### GOAL OF THE EXERCISE
Set every line of the data down again exactly, and keep the pictures out.
•••••
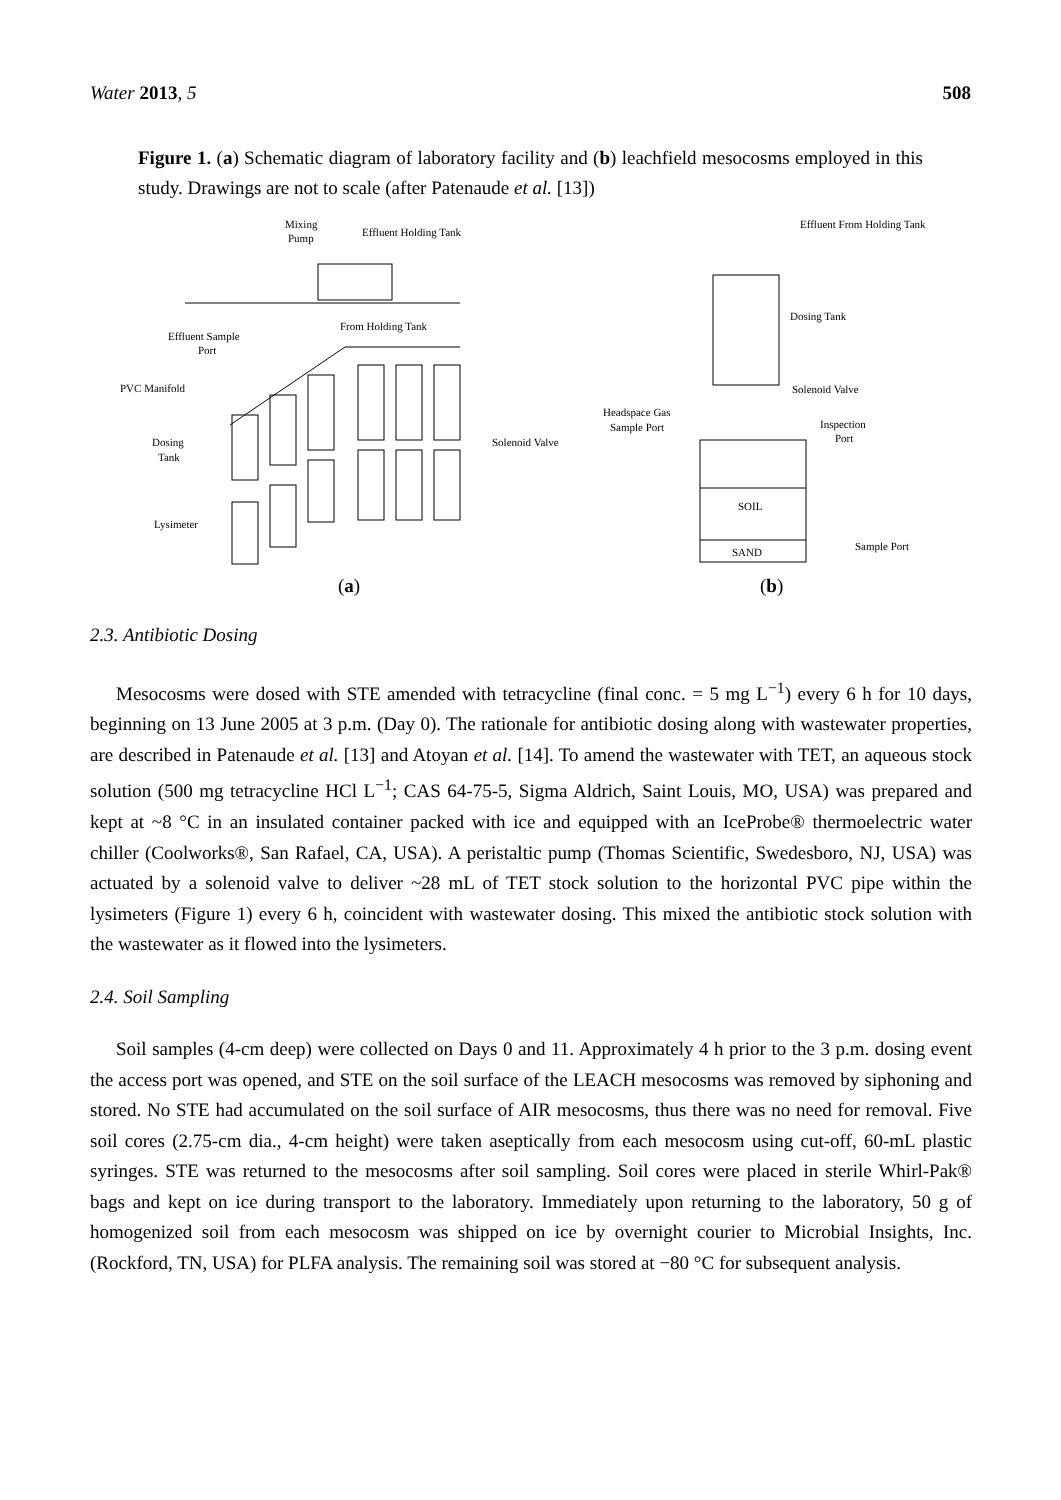Water 2013, 5 508
Figure 1. (a) Schematic diagram of laboratory facility and (b) leachfield mesocosms employed in this study. Drawings are not to scale (after Patenaude et al. [13])
Mixing
Pump
Effluent Holding Tank
From Holding Tank
Effluent Sample
Port
PVC Manifold
Dosing
Tank
Solenoid Valve
Lysimeter
(a)
Effluent From Holding Tank
Dosing Tank
Solenoid Valve
Headspace Gas
Sample Port
Inspection
Port
SOIL
SAND
Sample Port
(b)
2.3. Antibiotic Dosing
Mesocosms were dosed with STE amended with tetracycline (final conc. = 5 mg L<sup>−1</sup>) every 6 h for 10 days, beginning on 13 June 2005 at 3 p.m. (Day 0). The rationale for antibiotic dosing along with wastewater properties, are described in Patenaude et al. [13] and Atoyan et al. [14]. To amend the wastewater with TET, an aqueous stock solution (500 mg tetracycline HCl L<sup>−1</sup>; CAS 64-75-5, Sigma Aldrich, Saint Louis, MO, USA) was prepared and kept at ~8 °C in an insulated container packed with ice and equipped with an IceProbe® thermoelectric water chiller (Coolworks®, San Rafael, CA, USA). A peristaltic pump (Thomas Scientific, Swedesboro, NJ, USA) was actuated by a solenoid valve to deliver ~28 mL of TET stock solution to the horizontal PVC pipe within the lysimeters (Figure 1) every 6 h, coincident with wastewater dosing. This mixed the antibiotic stock solution with the wastewater as it flowed into the lysimeters.
2.4. Soil Sampling
Soil samples (4-cm deep) were collected on Days 0 and 11. Approximately 4 h prior to the 3 p.m. dosing event the access port was opened, and STE on the soil surface of the LEACH mesocosms was removed by siphoning and stored. No STE had accumulated on the soil surface of AIR mesocosms, thus there was no need for removal. Five soil cores (2.75-cm dia., 4-cm height) were taken aseptically from each mesocosm using cut-off, 60-mL plastic syringes. STE was returned to the mesocosms after soil sampling. Soil cores were placed in sterile Whirl-Pak® bags and kept on ice during transport to the laboratory. Immediately upon returning to the laboratory, 50 g of homogenized soil from each mesocosm was shipped on ice by overnight courier to Microbial Insights, Inc. (Rockford, TN, USA) for PLFA analysis. The remaining soil was stored at −80 °C for subsequent analysis.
•••••
### REPLY
Water 2013, 5 508
Figure 1. (a) Schematic diagram of laboratory facility and (b) leachfield mesocosms employed in this study. Drawings are not to scale (after Patenaude et al. [13])
Mixing
Pump
Effluent Holding Tank
From Holding Tank
Effluent Sample
Port
PVC Manifold
Dosing
Tank
Solenoid Valve
Lysimeter
(a)
Effluent From Holding Tank
Dosing Tank
Solenoid Valve
Headspace Gas
Sample Port
Inspection
Port
SOIL
SAND
Sample Port
(b)
2.3. Antibiotic Dosing
Mesocosms were dosed with STE amended with tetracycline (final conc. = 5 mg L<sup>−1</sup>) every 6 h for 10 days, beginning on 13 June 2005 at 3 p.m. (Day 0). The rationale for antibiotic dosing along with wastewater properties, are described in Patenaude et al. [13] and Atoyan et al. [14]. To amend the wastewater with TET, an aqueous stock solution (500 mg tetracycline HCl L<sup>−1</sup>; CAS 64-75-5, Sigma Aldrich, Saint Louis, MO, USA) was prepared and kept at ~8 °C in an insulated container packed with ice and equipped with an IceProbe® thermoelectric water chiller (Coolworks®, San Rafael, CA, USA). A peristaltic pump (Thomas Scientific, Swedesboro, NJ, USA) was actuated by a solenoid valve to deliver ~28 mL of TET stock solution to the horizontal PVC pipe within the lysimeters (Figure 1) every 6 h, coincident with wastewater dosing. This mixed the antibiotic stock solution with the wastewater as it flowed into the lysimeters.
2.4. Soil Sampling
Soil samples (4-cm deep) were collected on Days 0 and 11. Approximately 4 h prior to the 3 p.m. dosing event the access port was opened, and STE on the soil surface of the LEACH mesocosms was removed by siphoning and stored. No STE had accumulated on the soil surface of AIR mesocosms, thus there was no need for removal. Five soil cores (2.75-cm dia., 4-cm height) were taken aseptically from each mesocosm using cut-off, 60-mL plastic syringes. STE was returned to the mesocosms after soil sampling. Soil cores were placed in sterile Whirl-Pak® bags and kept on ice during transport to the laboratory. Immediately upon returning to the laboratory, 50 g of homogenized soil from each mesocosm was shipped on ice by overnight courier to Microbial Insights, Inc. (Rockford, TN, USA) for PLFA analysis. The remaining soil was stored at −80 °C for subsequent analysis.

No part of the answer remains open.